Bulk Insert: How to Work With Bulk Insert Operation

  • BulkInsert is useful when inserting a large quantity of data from the client to the server.
  • It is an optimized time-saving approach with a few limitations such as transactionality and the possibility of interruptions during the operation.

In this page:

Syntax

BulkInsertOperation BulkInsert(string database = null, CancellationToken token = default);
Parameters
database string Name of database for which bulk operation should be performed. If null then the Database from DocumentStore will be used.
token CancellationToken Cancellation token used in order to halt the worker operation.
Return Value
BulkInsertOperation Instance of BulkInsertOperation used for interaction.

BulkInsertOperation BulkInsert(string database, BulkInsertOptions options, CancellationToken token = default);
Parameters Type Description
database string Name of database for which bulk operation should be performed. If null then the Database from DocumentStore will be used.
options BulkInsertOptions Options to configure BulkInsert.
token CancellationToken Cancellation token used in order to halt the worker operation.
Return Value
BulkInsertOperation Instance of BulkInsertOperation used for interaction.
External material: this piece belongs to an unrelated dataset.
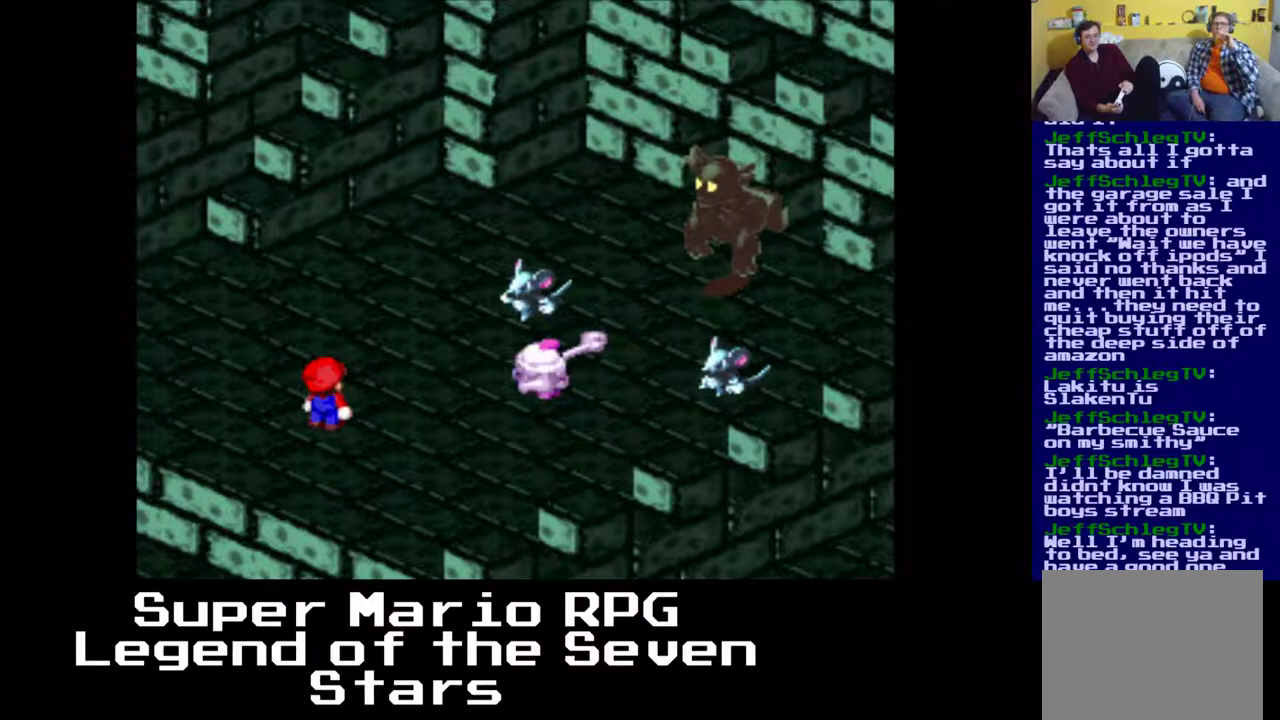
{"buttons": [], "left_stick": "center", "events": []}
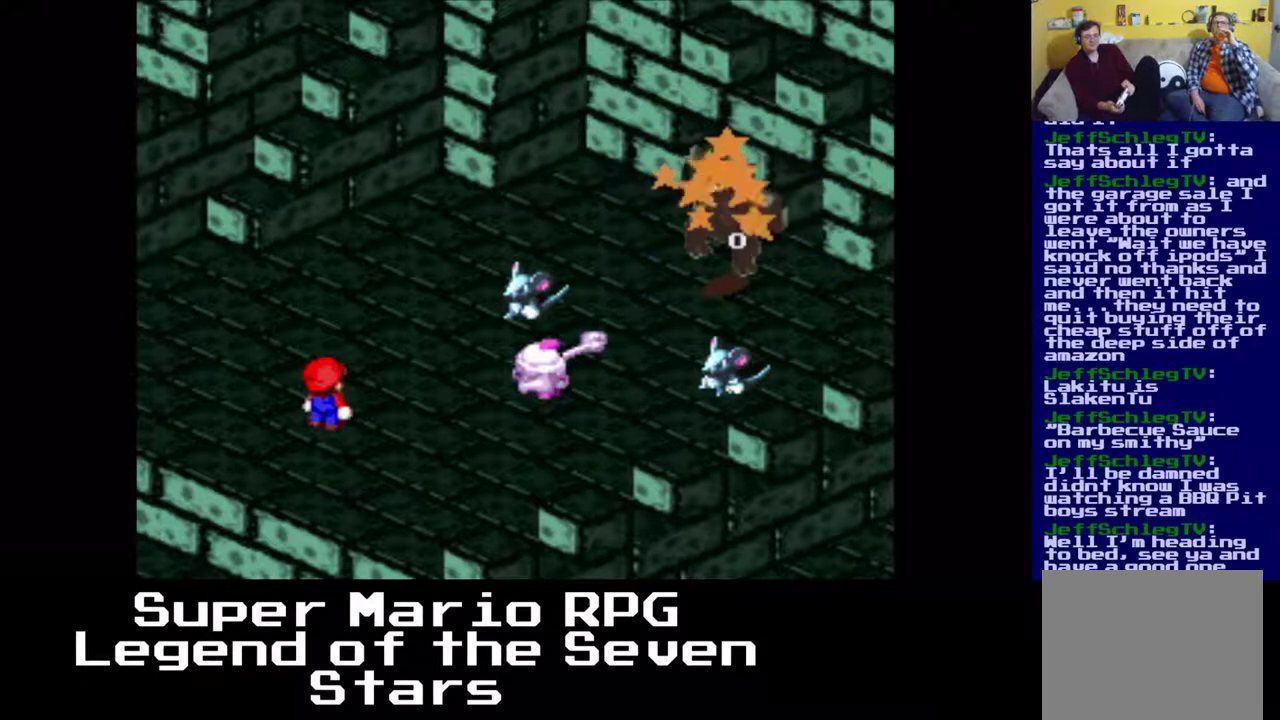
{"buttons": [], "left_stick": "center", "events": []}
BulkInsertOperation BulkInsert(BulkInsertOptions options, CancellationToken token = default);
Parameters Type Description
options BulkInsertOptions Options to configure BulkInsert.
token CancellationToken Cancellation token used in order to halt the worker operation.
Return Value
BulkInsertOperation Instance of BulkInsertOperation used for interaction.

BulkInsertOperation

The following methods can be used when creating a bulk insert.

Methods

Signature Description
void Abort() Abort the operation
void Store(object entity, IMetadataDictionary metadata = null) Store the entity, identifier will be generated automatically on client-side. Optional, metadata can be provided for the stored entity.
void Store(object entity, string id, IMetadataDictionary metadata = null) Store the entity, with id parameter to explicitly declare the entity identifier. Optional, metadata can be provided for the stored entity.
void StoreAsync(object entity, IMetadataDictionary metadata = null) Store the entity in an async manner, identifier will be generated automatically on client-side. Optional, metadata can be provided for the stored entity.
void StoreAsync(object entity, string id, IMetadataDictionary metadata = null) Store the entity in an async manner, with id parameter to explicitly declare the entity identifier. Optional, metadata can be provided for the stored entity.
void Dispose() Dispose an object
void DisposeAsync() Dispose an object in an async manner

Limitations

  • BulkInsert is designed to efficiently push high quantities of data.
    As such, data is streamed and processed by the server in batches.
    Each batch is fully transactional, but there are no transaction guarantees between the batches. The operation as a whole is non-transactional. If your bulk insert is interrupted mid-way, some of your data might be persisted on the server while some of it might not.
    • Make sure that your logic accounts for the possibility of an interruption where some of your data has not yet persisted on the server.
    • If the operation was interrupted and you choose to re-insert the whole dataset in a new operation, you can configure SkipOverwriteIfUnchanged as true.
      It only overwrites existing documents if a change has been made since the last insertion.
    • If you need full transactionality, the session may be a better option.
      If using the session, because all of the data is processed in one transaction, your server resources must be able to handle the entire data-set included in the transaction.
  • Bulk insert is not thread-safe.
    A single bulk insert should not be accessed concurrently.
    • The use of multiple bulk inserts concurrently on the same client is supported.
    • Also the use in an async context is supported.

Example

Create bulk insert

Here we create a bulk insert operation and insert a million documents of type Employee:

using (BulkInsertOperation bulkInsert = store.BulkInsert())
{
    for (int i = 0; i < 1000 * 1000; i++)
    {
        bulkInsert.Store(new Employee
        {
            FirstName = "FirstName #" + i,
            LastName = "LastName #" + i
        });
    }
}
BulkInsertOperation bulkInsert = null;
try
{
    bulkInsert = store.BulkInsert();
    for (int i = 0; i < 1000 * 1000; i++)
    {
        await bulkInsert.StoreAsync(new Employee
        {
            FirstName = "FirstName #" + i,
            LastName = "LastName #" + i
        });
    }
}
finally
{
    if (bulkInsert != null)
    {
        await bulkInsert.DisposeAsync().ConfigureAwait(false);
    }
}

BulkInsertOptions

The following options can be configured for BulkInsert.

CompressionLevel

Parameter Type Description
Optimal string Compression level to be used when compressing static files.
Fastest string Compression level to be used when compressing HTTP responses with GZip or Deflate.
NoCompression string Does not compress.

SkipOverwriteIfUnchanged

Prevent overriding documents if there are no changes when compared to the already existing ones.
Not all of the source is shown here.